Les remarques de Hill sont perçues comme un « avertissement » dans une bataille législative et réglementaire en escalation. En proposant de refuser l’assurance pass-through aux stablecoins tout en l’accordant aux dépôts tokenisés, la FDIC choisit effectivement un gagnant dans la course aux paiements numériques — et ce gagnant est la banque traditionnelle.
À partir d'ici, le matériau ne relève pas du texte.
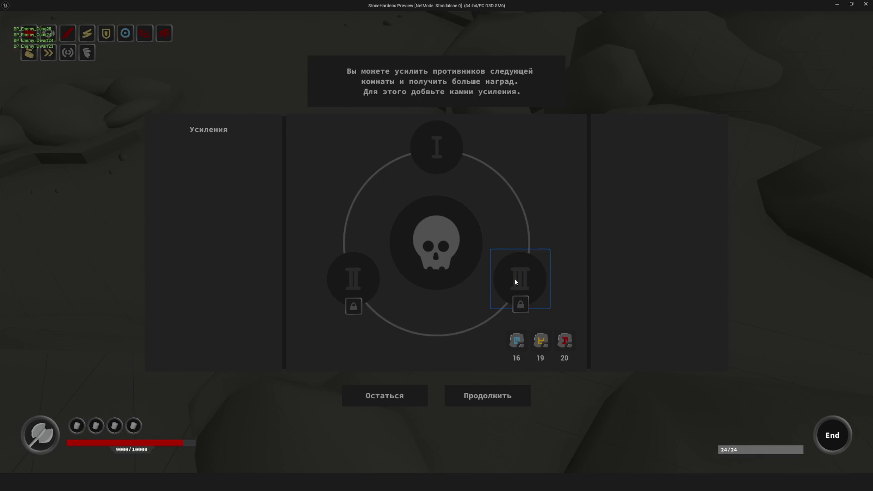
Spend a blue stone on an enemy upgrade and enter the 0/26 room.
left_click(459, 166)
Cette démarche intensifie la tension existante entre les émetteurs de stablecoins et le secteur bancaire concernant la loi CLARITY — un projet de loi sur la structure du marché actuellement bloqué au Sénat — et la loi GENIUS déjà adoptée. En refusant l’assurance aux stablecoins, la FDIC est perçue comme donnant aux banques un contre-argument puissant : les stablecoins sont fondamentalement plus risqués que les dépôts bancaires car ils ne disposent pas d’un filet de sécurité gouvernemental.
Exclure les stablecoins de la couverture d’assurance est également considéré comme une forme de réduction des risques pour le Fonds d’assurance-dépôts face à la volatilité potentielle du marché des stablecoins. Hill a conclu ses remarques en soulignant la nécessité d’obtenir une clarté avant qu’une crise ne survienne.
« Nous devons répondre à cette question de manière définitive par la réglementation, plutôt que d’attendre qu’une banque détenant des réserves de stablecoins fasse faillite », a-t-il déclaré.
La FDIC prévoit de solliciter des commentaires publics sur la proposition dans les prochains mois, offrant à l’industrie une occasion de défendre une perspective différente.